The young, the restless, and the talented
If I am right in evaluating this young man's talent, I hope he will someday remember the law professor who spotted him in his relative youth. In the meanwhile, no matter whether David ultimately pursues his obvious and prodigious natural talent for legal scholarship, he already embodies the energetic spirit of Fainy McCready, the first of many heroes in John Dos Passos' epochal novel, U.S.A.:
The young man walks by himself, fast by not fast enough, far but not far enough (faces slide out of sight, talk trails into tattered scraps, footsteps tap fainter in alleys); he must catch the last subway, the streetcar, the bus, run up the gangplanks of all the steamboats, register at all the hotels, work in the cities, answer the wantads, learn the trades, take up the jobs, live in all the boardinghouses, sleep in all the beds.
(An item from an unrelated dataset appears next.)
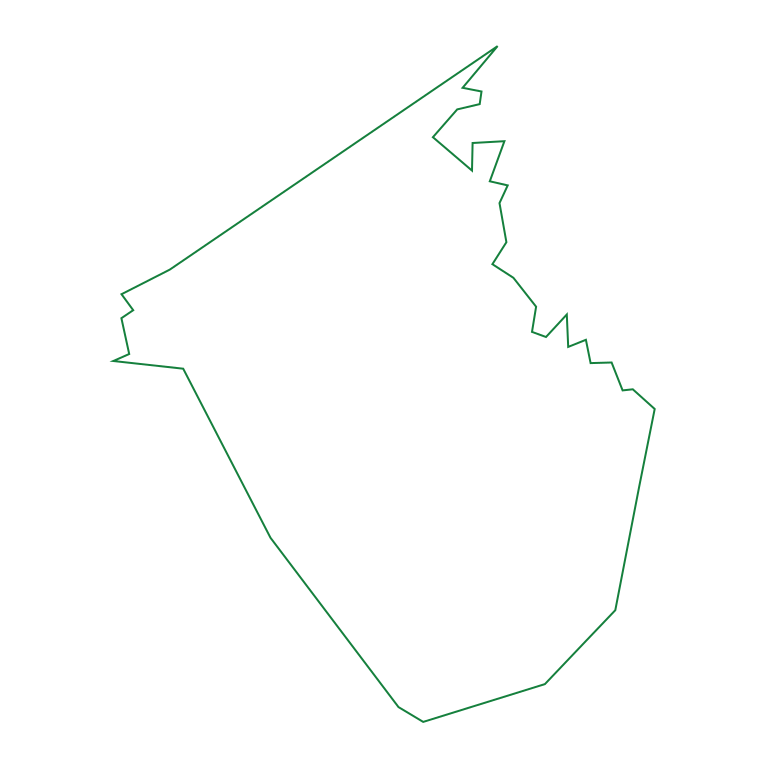 outline of Caldwell, Kentucky, United States of America
{"feature_id": "52423323B23836541816495", "entity_name": "Caldwell", "entity_type": "district", "adm_level": 2, "iso_a3": "USA", "parent_name": "United States of America", "parent_adm1": "Kentucky", "projection": "robinson", "projection_center": [-87.834, 37.165], "detail": "fine", "context": "isolated", "style": "outline", "palette": "green", "viewbox_px": 768, "rotation_deg": 0, "n_neighbors": 0, "source": "geoboundaries", "source_scale": "gbopen_adm2", "svg_char_len": 615}
<svg xmlns="http://www.w3.org/2000/svg" viewBox="0 0 768 768"><path d="M497.6,46.1L169.8,269.6L121.5,294.2L133.2,310.2L121.4,318.2L129.2,354.0L113.3,361.0L183.2,368.7L270.5,537.8L398.5,707.1L423.2,721.9L544.9,684.1L586.0,640.9L615.3,610.2L639.2,486.6L654.7,409.0L632.8,389.3L622.6,390.4L611.6,362.5L590.6,363.1L585.9,339.8L568.2,346.9L566.8,314.5L546.0,337.0L532.0,331.9L536.1,306.7L513.4,277.8L492.4,264.2L506.4,242.2L499.5,203.1L507.7,185.4L489.8,181.3L504.4,141.2L472.6,143.0L472.0,170.6L432.9,137.2L457.2,109.4L479.7,104.1L481.5,91.5L462.6,87.8L497.6,46.1Z" fill="none" stroke="#15803d" stroke-width="2"/></svg>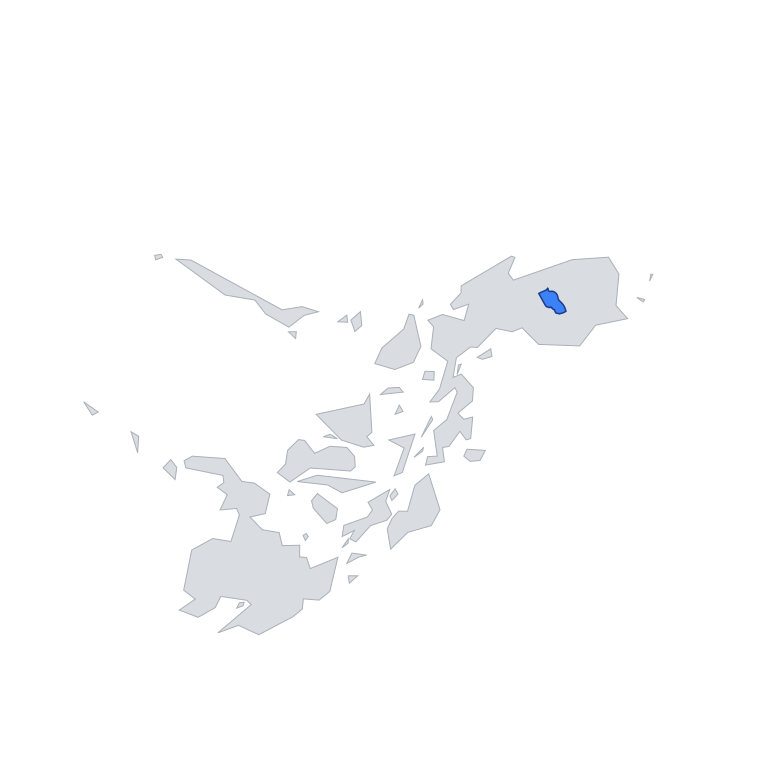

One bed is not enough, one job is not enough, one life is not enough.I'd invite him to drive from Northfield to Minneapolis for a congratulatory drink, but seriously, the man is not yet old enough to exercise his 21st amendment rights.
1 Comments:
Although I don't actually drink, if you know anything about Carleton College you know that 21 is just a number here a Northfield--and not a very important one at that!
Still, I'm flattered by the post, and when I'm on the job market looking for my first job (after the great American novel flops--I have a little less confidence in my prose), I hope that you remember me.